Escaped Swiss hostage returns from Philippines

Swiss birdwatcher Lorenzo Vinciguerra, who escaped from Islamic extremist group Abu Sayyaf in the Philippines last week after being held hostage for almost three years, arrived in Zurich airport on Friday morning.

Escaped Swiss hostage returns from Philippines
Lorenzo Vinciguerra at Zurich press conference. Photo: Screenshot/SRF

At a televised press conference, a visibly emaciated Vinciguerra, 49, said “it’s wonderful” to be back home after his harrowing ordeal and that he had much to make up, having missed his family during his imprisonment.

The ornithologist used a machete to attack his guard and make his escape last Saturday, while other members of the Abu Sayyaf group were celebrating a wedding.

Vinciguerra was injured by the machete, lost a lot of blood and three teeth in the struggle with his captor.

He said he made the decision to try to escape in November.

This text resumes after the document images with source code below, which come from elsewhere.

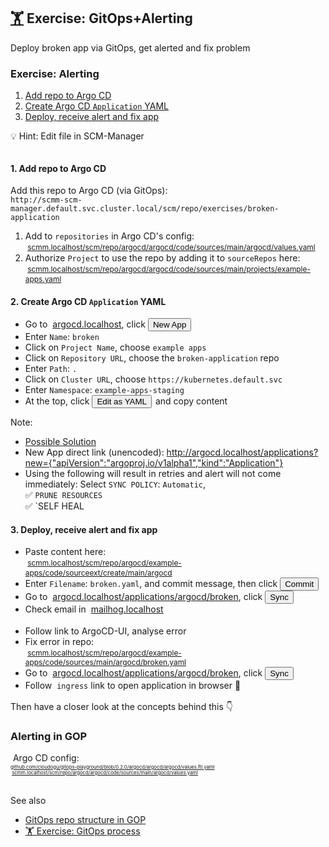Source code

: <!-- .slide: id="exercise-alerting" -->
## [🏋️](#exercises) Exercise: GitOps+Alerting <img data-src="images/argo-icon.svg" style="height: 1.2em; vertical-align: middle;"/> <img data-src="images/mailhog.png" style="height: 1.2em; vertical-align: middle;"/>
Deploy broken app via GitOps, get alerted and fix problem




### Exercise: Alerting
<!-- .slide: style="font-size:80%" -->


1. [Add repo to Argo CD](#exercise-alerting-1)
2. [Create Argo CD `Application` YAML](#exercise-alerting-2)
3. [Deploy, receive alert and fix app](#exercise-alerting-3)

💡 Hint: Edit file in SCM-Manager

<img style="border-radius: 5px;" data-src="images/scmm-edit.png" width="40%"/>




#### 1. Add repo to Argo CD
<!-- .slide: id="exercise-alerting-1" -->
<!-- .slide: style="font-size:80%" -->

Add this repo to Argo CD (via GitOps):  
`http://scmm-scm-manager.default.svc.cluster.local/scm/repo/exercises/broken-application` <!-- .element style="font-size: 65%" -->

1. Add to `repositories` in Argo CD's config:  
   <span style="font-size: 85%"><img data-src="images/Git-Icon-1788C.svg" style="height: 1.2em; vertical-align: middle;"/> <a href="http://scmm.localhost/scm/repo/argocd/argocd/code/sources/main/argocd/values.yaml/">scmm.localhost/scm/repo/argocd/argocd/code/sources/main/argocd/values.yaml</a>
2. Authorize `Project` to use the repo by adding it to `sourceRepos` here:  
   <span style="font-size: 85%"><img data-src="images/Git-Icon-1788C.svg" style="height: 1.2em; vertical-align: middle;"/> <a href="http://scmm.localhost/scm/repo/argocd/argocd/code/sources/main/projects/example-apps.yaml/">scmm.localhost/scm/repo/argocd/argocd/code/sources/main/projects/example-apps.yaml</a> 
   



#### 2. Create Argo CD `Application` YAML
<!-- .slide: id="exercise-alerting-2" -->
<!-- .slide: style="font-size: 80%" -->


* Go to <img data-src="images/argo-icon.svg" style="height: 1.2em; vertical-align: middle;"/> [argocd.localhost](http://argocd.localhost), click <a href="http://argocd.localhost/applications?new=%7B%22apiVersion%22%3A%22argoproj.io%2Fv1alpha1%22%2C%22kind%22%3A%22Application%22%7D" target="_blank"><button class="argo-button argo-button--base" style="margin-right: 2px;"><i class="fa fa-plus" style="margin-left: -5px; margin-right: 5px;"></i><span class="show-for-medium">New App</span></div></button></a>
* Enter `Name`: `broken` 
* Click on `Project Name`, choose `example apps`
* Click on `Repository URL`, choose the `broken-application` repo
* Enter `Path`: `.`
* Click on `Cluster URL`, choose `https://kubernetes.default.svc`
* Enter `Namespace`: `example-apps-staging`
* At the top, click <button class="argo-button argo-button--base" style="margin-right: 2px;"></i><span class="show-for-medium">Edit as YAML</span></div></button> and copy content

Note:
* [Possible Solution](http://argocd.localhost/applications?new=%7B%22apiVersion%22%3A%22argoproj.io%2Fv1alpha1%22%2C%22kind%22%3A%22Application%22%2C%22metadata%22%3A%7B%22name%22%3A%22broken%22%7D%2C%22spec%22%3A%7B%22destination%22%3A%7B%22name%22%3A%22%22%2C%22namespace%22%3A%22example-apps-staging%22%2C%22server%22%3A%22https%3A%2F%2Fkubernetes.default.svc%22%7D%2C%22source%22%3A%7B%22path%22%3A%22.%22%2C%22repoURL%22%3A%22http%3A%2F%2Fscmm-scm-manager.default.svc.cluster.local%2Fscm%2Frepo%2Fexercises%2Fbroken-application%22%2C%22targetRevision%22%3A%22HEAD%22%7D%2C%22sources%22%3A%5B%5D%2C%22project%22%3A%22example-apps%22%2C%22syncPolicy%22%3A%7B%22automated%22%3A%7B%22prune%22%3Atrue%2C%22selfHeal%22%3Atrue%7D%7D%7D%7D)
* New App direct link (unencoded): http://argocd.localhost/applications?new={"apiVersion":"argoproj.io/v1alpha1","kind":"Application"}
* Using the following will result in retries and alert will not come immediately: 
 Select `SYNC POLICY`: `Automatic`,  
  ✅ `PRUNE RESOURCES`  
  ✅ `SELF HEAL



#### 3. Deploy, receive alert and fix app
<!-- .slide: id="exercise-alerting-3" -->
<!-- .slide: style="font-size: 77%" -->

* Paste content here:  
  <span style="font-size: 85%"><img data-src="images/Git-Icon-1788C.svg" style="height: 1.2em; vertical-align: middle;"/> <a href="http://scmm.localhost/scm/repo/argocd/example-apps/code/sourceext/create/main/argocd">scmm.localhost/scm/repo/argocd/example-apps/code/sourceext/create/main/argocd</a></span>
* Enter `Filename`: `broken.yaml`, and commit message, then click
  <button type="button" class="button is-primary">Commit</button>
* Go to <img data-src="images/argo-icon.svg" style="height: 1.2em; vertical-align: middle;"/> [argocd.localhost/applications/argocd/broken](http://argocd.localhost/applications/argocd/broken), click <button class="argo-button argo-button--base" style="margin-right: 2px;"><i class="fa fa-sync" style="margin-left: -5px; margin-right: 5px;"></i><span class="show-for-medium">Sync</span></div></button>
* Check email in <img data-src="images/mailhog.png" style="height: 1em; vertical-align: middle;"/> [mailhog.localhost](http://mailhog.localhost) <img data-src="images/screenshot-mailhog-argocd.png" class="floatRight" style="border-radius: 5px; margin-right: 250px; margin-top: 5px" width="24%" />
* Follow link to ArgoCD-UI, analyse error
* Fix error in repo:  
  <span style="font-size: 85%"><img data-src="images/Git-Icon-1788C.svg" style="height: 1.2em; vertical-align: middle;"/> <a href="http://scmm.localhost/scm/repo/argocd/example-apps/code/sources/main/argocd/broken.yaml">scmm.localhost/scm/repo/argocd/example-apps/code/sources/main/argocd/broken.yaml</a>
* Go to <img data-src="images/argo-icon.svg" style="height: 1.2em; vertical-align: middle;"/> [argocd.localhost/applications/argocd/broken](http://argocd.localhost/applications/argocd/broken), click <button class="argo-button argo-button--base" style="margin-right: 2px;"><i class="fa fa-sync" style="margin-left: -5px; margin-right: 5px;"></i><span class="show-for-medium">Sync</span></div></button>
* Follow <img data-src="images/ing.svg" style="height: 1.2em; vertical-align: middle;"/> `ingress` [<i class="fa fa-external-link-alt"></i>](http://broken-application.localhost/) link to open application in browser 🥳  

Then have a closer look at the concepts behind this <a class="navigate-next">👇️</a>



### Alerting in GOP
<img data-src="images/gop-alerting-argocd.svg" width="20%" class="floatLeft"/>

<div><img data-src="images/argo-icon.svg" style="height: 1.2em; vertical-align: middle;"/> Argo CD config:</div>
<div style="font-size: 55%"><i class='fab fa-github'></i> <a href="https://github.com/cloudogu/gitops-playground/blob/0.2.0/argocd/argocd/argocd/values.ftl.yaml#L115-L126">github.com/cloudogu/gitops-playground/blob/0.2.0/argocd/argocd/argocd/values.ftl.yaml</a></div>
<div style="font-size: 55%"><img data-src="images/Git-Icon-1788C.svg" style="height: 1.2em; vertical-align: middle;"/> <a href="http://scmm.localhost/scm/repo/argocd/argocd/code/sources/main/argocd/values.yaml/">scmm.localhost/scm/repo/argocd/argocd/code/sources/main/argocd/values.yaml</a></div>

<br/>

See also
* [GitOps repo structure in GOP](#gop-repo-structure)
* [🏋️ Exercise: GitOps process](#exercise-gitops)
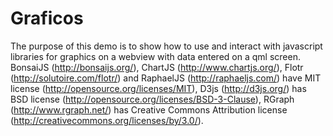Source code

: Graficos
========
The purpose of this demo is to show how to use and interact with javascript libraries for graphics on a webview with data entered on a qml screen.
BonsaiJS (http://bonsaijs.org/), ChartJS (http://www.chartjs.org/), Flotr (http://solutoire.com/flotr/) and RaphaelJS (http://raphaeljs.com/) have MIT license (http://opensource.org/licenses/MIT), D3js (http://d3js.org/) has BSD license (http://opensource.org/licenses/BSD-3-Clause), RGraph (http://www.rgraph.net/) has Creative Commons Attribution license (http://creativecommons.org/licenses/by/3.0/).
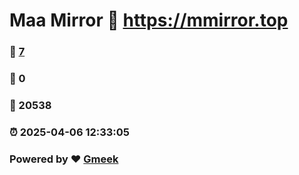# Maa Mirror :link: https://mmirror.top 
### :page_facing_up: [7](https://mmirror.top/tag.html) 
### :speech_balloon: 0 
### :hibiscus: 20538 
### :alarm_clock: 2025-04-06 12:33:05 
### Powered by :heart: [Gmeek](https://github.com/Meekdai/Gmeek)
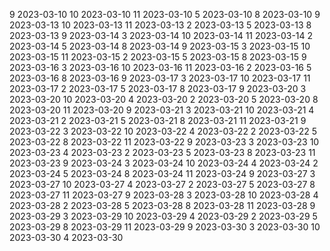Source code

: 9 2023-03-10
10 2023-03-10
11 2023-03-10
5 2023-03-10
8 2023-03-10
9 2023-03-13
10 2023-03-13
11 2023-03-13
2 2023-03-13
5 2023-03-13
8 2023-03-13
9 2023-03-14
3 2023-03-14
10 2023-03-14
11 2023-03-14
2 2023-03-14
5 2023-03-14
8 2023-03-14
9 2023-03-15
3 2023-03-15
10 2023-03-15
11 2023-03-15
2 2023-03-15
5 2023-03-15
8 2023-03-15
9 2023-03-16
3 2023-03-16
10 2023-03-16
11 2023-03-16
2 2023-03-16
5 2023-03-16
8 2023-03-16
9 2023-03-17
3 2023-03-17
10 2023-03-17
11 2023-03-17
2 2023-03-17
5 2023-03-17
8 2023-03-17
9 2023-03-20
3 2023-03-20
10 2023-03-20
4 2023-03-20
2 2023-03-20
5 2023-03-20
8 2023-03-20
11 2023-03-20
9 2023-03-21
3 2023-03-21
10 2023-03-21
4 2023-03-21
2 2023-03-21
5 2023-03-21
8 2023-03-21
11 2023-03-21
9 2023-03-22
3 2023-03-22
10 2023-03-22
4 2023-03-22
2 2023-03-22
5 2023-03-22
8 2023-03-22
11 2023-03-22
9 2023-03-23
3 2023-03-23
10 2023-03-23
4 2023-03-23
2 2023-03-23
5 2023-03-23
8 2023-03-23
11 2023-03-23
9 2023-03-24
3 2023-03-24
10 2023-03-24
4 2023-03-24
2 2023-03-24
5 2023-03-24
8 2023-03-24
11 2023-03-24
9 2023-03-27
3 2023-03-27
10 2023-03-27
4 2023-03-27
2 2023-03-27
5 2023-03-27
8 2023-03-27
11 2023-03-27
9 2023-03-28
3 2023-03-28
10 2023-03-28
4 2023-03-28
2 2023-03-28
5 2023-03-28
8 2023-03-28
11 2023-03-28
9 2023-03-29
3 2023-03-29
10 2023-03-29
4 2023-03-29
2 2023-03-29
5 2023-03-29
8 2023-03-29
11 2023-03-29
9 2023-03-30
3 2023-03-30
10 2023-03-30
4 2023-03-30
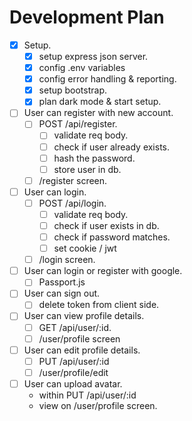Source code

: # Development Plan

* [x] Setup.
    * [x] setup express json server.
    * [x] config .env variables
    * [x] config error handling & reporting.
    * [x] setup bootstrap.
    * [x] plan dark mode & start setup.

* [ ] User can register with new account.
    * [ ] POST /api/register.
        * [ ] validate req body.
        * [ ] check if user already exists.
        * [ ] hash the password.
        * [ ] store user in db.
    * [ ] /register screen.

* [ ] User can login.
    * [ ] POST /api/login.
        * [ ] validate req body.
        * [ ] check if user exists in db.
        * [ ] check if password matches.
        * [ ] set cookie / jwt
    * [ ] /login screen.

* [ ] User can login or register with google.
    * [ ] Passport.js

* [ ] User can sign out.
    * [ ] delete token from client side.

* [ ] User can view profile details.
    * [ ] GET /api/user/:id.
    * [ ] /user/profile screen

* [ ] User can edit profile details.
    * [ ] PUT /api/user/:id
    * [ ] /user/profile/edit

* [ ] User can upload avatar.
    * within PUT /api/user/:id
    * view on /user/profile screen.
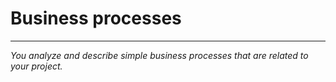 # Business processes
***
*You analyze and describe simple business processes that are related to your project.*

“I did not want to spend a third Christmas on the island of Jolo (an island, where he was being held, about 1,000 kilometres south of Manila),” the father of two said.

Vinciguerra said he prepared for the escape with another hostage, Dutch ornithologist Ewold Horn, who later decided against trying to flee.

The Swiss man said he was confronted by the guard who shot at him.

Vinciguerra said he wounded the guard with the machete, kicked him the groin and bit his hand but does not believe he was killed, as has been previously reported.

“I crawled on all fours, I lost a lot of blood, my glasses were gone,” he told the press conference.

He made it to a stream and a coconut plantation despite being shot at and eventually ended up in the custody of American doctors.

Vinciguerra said one of the first things he wants to do at home is to update his website and to issue a warning to people visiting the Philippines jungle: “Do not go out — it’s too dangerous.”

He and his Dutch colleague were travelling with a local guide in the remote province of Tawi-Tawi to photograph wild birds in 2012.

They were kidnapped by gunmen and handed over to the terrorist group.

Abu Sayyaf was reportedly founded in the 1990s with money from former al-Qaeda leader Osama bin Laden.

The group claims to be fighting for an Islamic state in the south of the Philippines, which iOS predominantly Catholic.

But the group is viewed by local authorities as primarily a criminal gang that takes hostages in a bid to earn money from ransoms, AFP reported.